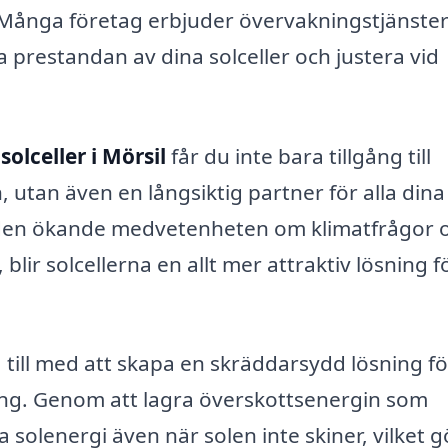
Många företag erbjuder övervakningstjänste
a prestandan av dina solceller och justera vid
å
solceller i Mörsil
får du inte bara tillgång till
 utan även en långsiktig partner för alla dina
den ökande medvetenheten om klimatfrågor 
lir solcellerna en allt mer attraktiv lösning f
a till med att skapa en skräddarsydd lösning fö
ing. Genom att lagra överskottsenergin som
olenergi även när solen inte skiner, vilket g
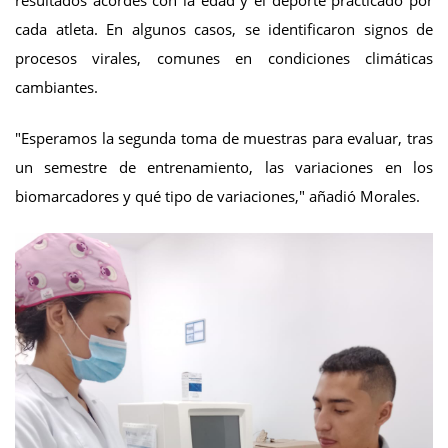
cada atleta. En algunos casos, se identificaron signos de
procesos virales, comunes en condiciones climáticas
cambiantes.
"Esperamos la segunda toma de muestras para evaluar, tras
un semestre de entrenamiento, las variaciones en los
biomarcadores y qué tipo de variaciones," añadió Morales.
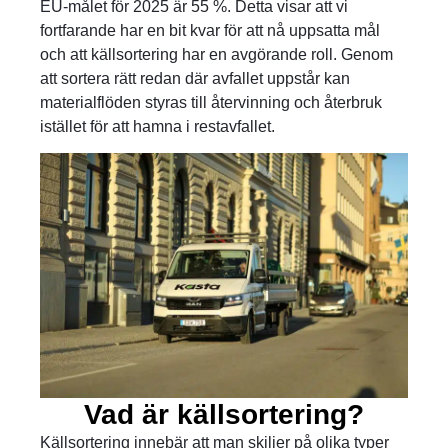
EU‑målet för 2025 är 55 %. Detta visar att vi
fortfarande har en bit kvar för att nå uppsatta mål
och att källsortering har en avgörande roll. Genom
att sortera rätt redan där avfallet uppstår kan
materialflöden styras till återvinning och återbruk
istället för att hamna i restavfallet.
Vad är källsortering?
Källsortering innebär att man skiljer på olika typer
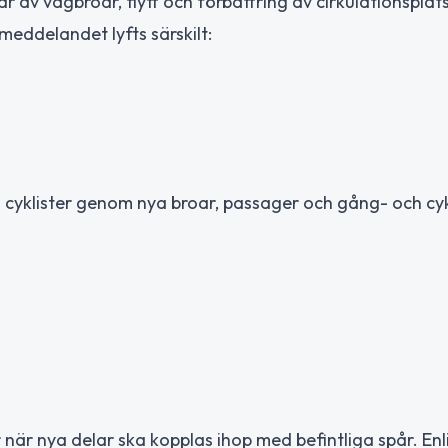
v vägbroar, flytt och förbättring av cirkulationsplat
smeddelandet lyfts särskilt:
 cyklister genom nya broar, passager och gång- och cy
r nya delar ska kopplas ihop med befintliga spår. Enl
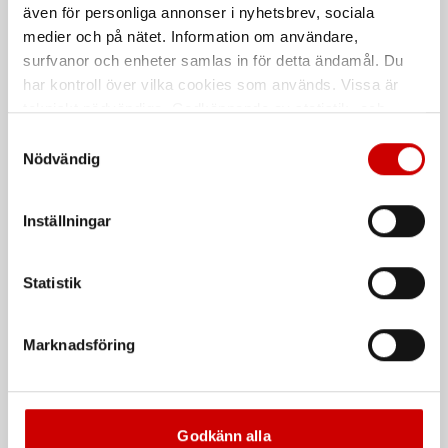
även för personliga annonser i nyhetsbrev, sociala
medier och på nätet. Information om användare,
surfvanor och enheter samlas in för detta ändamål. Du
har kontroll över vilka cookies som används. Vissa är
tekniskt nödvändiga. Godkännande av statistik- och
marknadsföringscookies kan innebära dataöverföring till
Samtyckesval
länder utanför EU med olika dataskyddsnormer. Genom
Nödvändig
att godkänna samtycker du till sådana överföringar. Läs
Spiralborr trä Longlife &
Hammarborr Quadro-L
vår Integritetspolicy för mer information.
Speed
Inställningar
SDS-Plus fäste, För betong, tegel
HSS
och sten
Statistik
De som köpte, köpte även
Marknadsföring
Kampanj
Godkänn alla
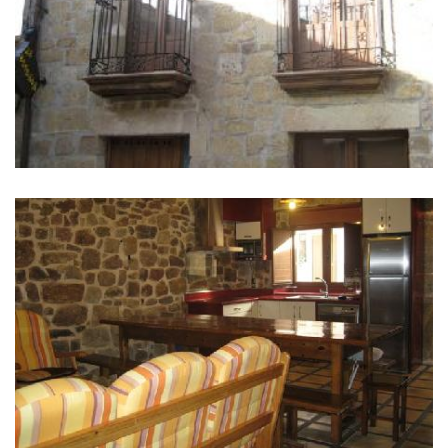
IMÁGENES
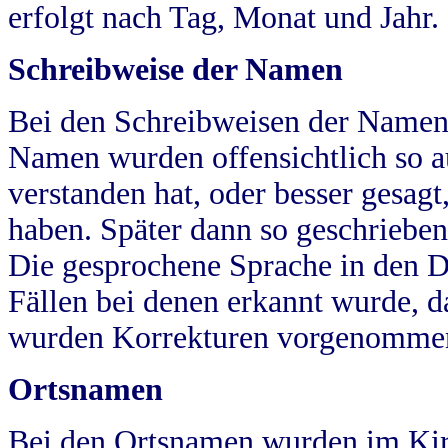
erfolgt nach Tag, Monat und Jahr.
Schreibweise der Namen
Bei den Schreibweisen der Namen
Namen wurden offensichtlich so a
verstanden hat, oder besser gesag
haben. Später dann so geschrieben
Die gesprochene Sprache in den Dö
Fällen bei denen erkannt wurde, da
wurden Korrekturen vorgenomme
Ortsnamen
Bei den Ortsnamen wurden im Kir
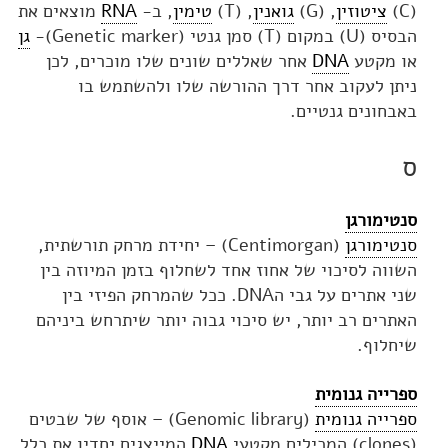
(C)
ציטוזין
, (G)
גואנין
, (T)
טימין
, ב-
RNA
מוצאים את
הבסיס (U) במקום (T) סמן גנטי (Genetic marker)-
גן
או מקטע
DNA
אחר שאללים שונים שלו מוכרים, לכן
ניתן לעקוב אחר דרך ההורשה שלו ולהשתמש בו
באבחונים גנטיים.
ס
סנטימורגן
סנטימורגן
(Centimorgan) – יחידת מרחק תורשתית,
השווה לסיכוי של אחוז אחד לשחלוף בזמן המיוזה בין
שני אתרים על גבי הDNA. ככל שהמרחק הפיזי בין
האתרים רב יותר, יש סיכוי גבוה יותר שיתרחש ביניהם
שיחלוף.
ספרייה גנומית
ספרייה גנומית
(Genomic library) – אוסף של שבטים
(clones) המכילים מקטעי
DNA
המייצגים יחדיו את כלל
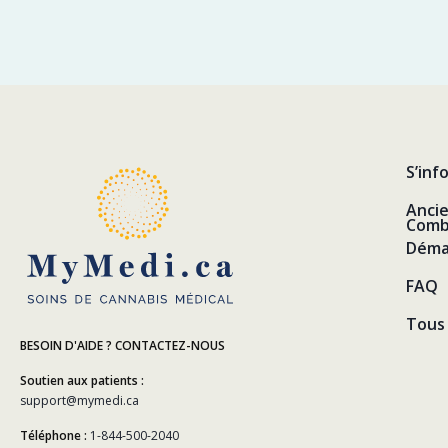
S’inf
Anci
Comb
Déma
FAQ
Tous 
BESOIN D'AIDE ? CONTACTEZ-NOUS
Soutien aux patients :
support@mymedi.ca
Téléphone :
1-844-500-2040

########################################

● **What is required**: The entries above should be reproduced exactly, without their pictures.

● **Answer below**:
Många företag erbjuder övervakningstjänste
a prestandan av dina solceller och justera vid
å
solceller i Mörsil
får du inte bara tillgång till
 utan även en långsiktig partner för alla dina
den ökande medvetenheten om klimatfrågor 
lir solcellerna en allt mer attraktiv lösning f
a till med att skapa en skräddarsydd lösning fö
ing. Genom att lagra överskottsenergin som
olenergi även när solen inte skiner, vilket g
cada atleta. En algunos casos, se identificaron signos de
procesos virales, comunes en condiciones climáticas
cambiantes.
"Esperamos la segunda toma de muestras para evaluar, tras
un semestre de entrenamiento, las variaciones en los
biomarcadores y qué tipo de variaciones," añadió Morales.
EU‑målet för 2025 är 55 %. Detta visar att vi
fortfarande har en bit kvar för att nå uppsatta mål
och att källsortering har en avgörande roll. Genom
att sortera rätt redan där avfallet uppstår kan
materialflöden styras till återvinning och återbruk
istället för att hamna i restavfallet.
Vad är källsortering?
Källsortering innebär att man skiljer på olika typer
v vägbroar, flytt och förbättring av cirkulationsplat
smeddelandet lyfts särskilt:
 cyklister genom nya broar, passager och gång- och cy
r nya delar ska kopplas ihop med befintliga spår. Enl
även för personliga annonser i nyhetsbrev, sociala
medier och på nätet. Information om användare,
surfvanor och enheter samlas in för detta ändamål. Du
har kontroll över vilka cookies som används. Vissa är
tekniskt nödvändiga. Godkännande av statistik- och
marknadsföringscookies kan innebära dataöverföring till
Samtyckesval
länder utanför EU med olika dataskyddsnormer. Genom
Nödvändig
att godkänna samtycker du till sådana överföringar. Läs
Spiralborr trä Longlife &
Hammarborr Quadro-L
vår Integritetspolicy för mer information.
Speed
Inställningar
SDS-Plus fäste, För betong, tegel
HSS
och sten
Statistik
De som köpte, köpte även
Marknadsföring
Kampanj
Godkänn alla
IMÁGENES
erfolgt nach Tag, Monat und Jahr.
Schreibweise der Namen
Bei den Schreibweisen der Namen
Namen wurden offensichtlich so a
verstanden hat, oder besser gesag
haben. Später dann so geschrieben
Die gesprochene Sprache in den Dö
Fällen bei denen erkannt wurde, da
wurden Korrekturen vorgenomme
Ortsnamen
Bei den Ortsnamen wurden im Kir
(C)
ציטוזין
, (G)
גואנין
, (T)
טימין
, ב-
RNA
מוצאים את
הבסיס (U) במקום (T) סמן גנטי (Genetic marker)-
גן
או מקטע
DNA
אחר שאללים שונים שלו מוכרים, לכן
ניתן לעקוב אחר דרך ההורשה שלו ולהשתמש בו
באבחונים גנטיים.
ס
סנטימורגן
סנטימורגן
(Centimorgan) – יחידת מרחק תורשתית,
השווה לסיכוי של אחוז אחד לשחלוף בזמן המיוזה בין
שני אתרים על גבי הDNA. ככל שהמרחק הפיזי בין
האתרים רב יותר, יש סיכוי גבוה יותר שיתרחש ביניהם
שיחלוף.
ספרייה גנומית
ספרייה גנומית
(Genomic library) – אוסף של שבטים
(clones) המכילים מקטעי
DNA
המייצגים יחדיו את כלל
S’inf
Anci
Comb
Déma
FAQ
Tous 
BESOIN D'AIDE ? CONTACTEZ-NOUS
Soutien aux patients :
support@mymedi.ca
Téléphone :
1-844-500-2040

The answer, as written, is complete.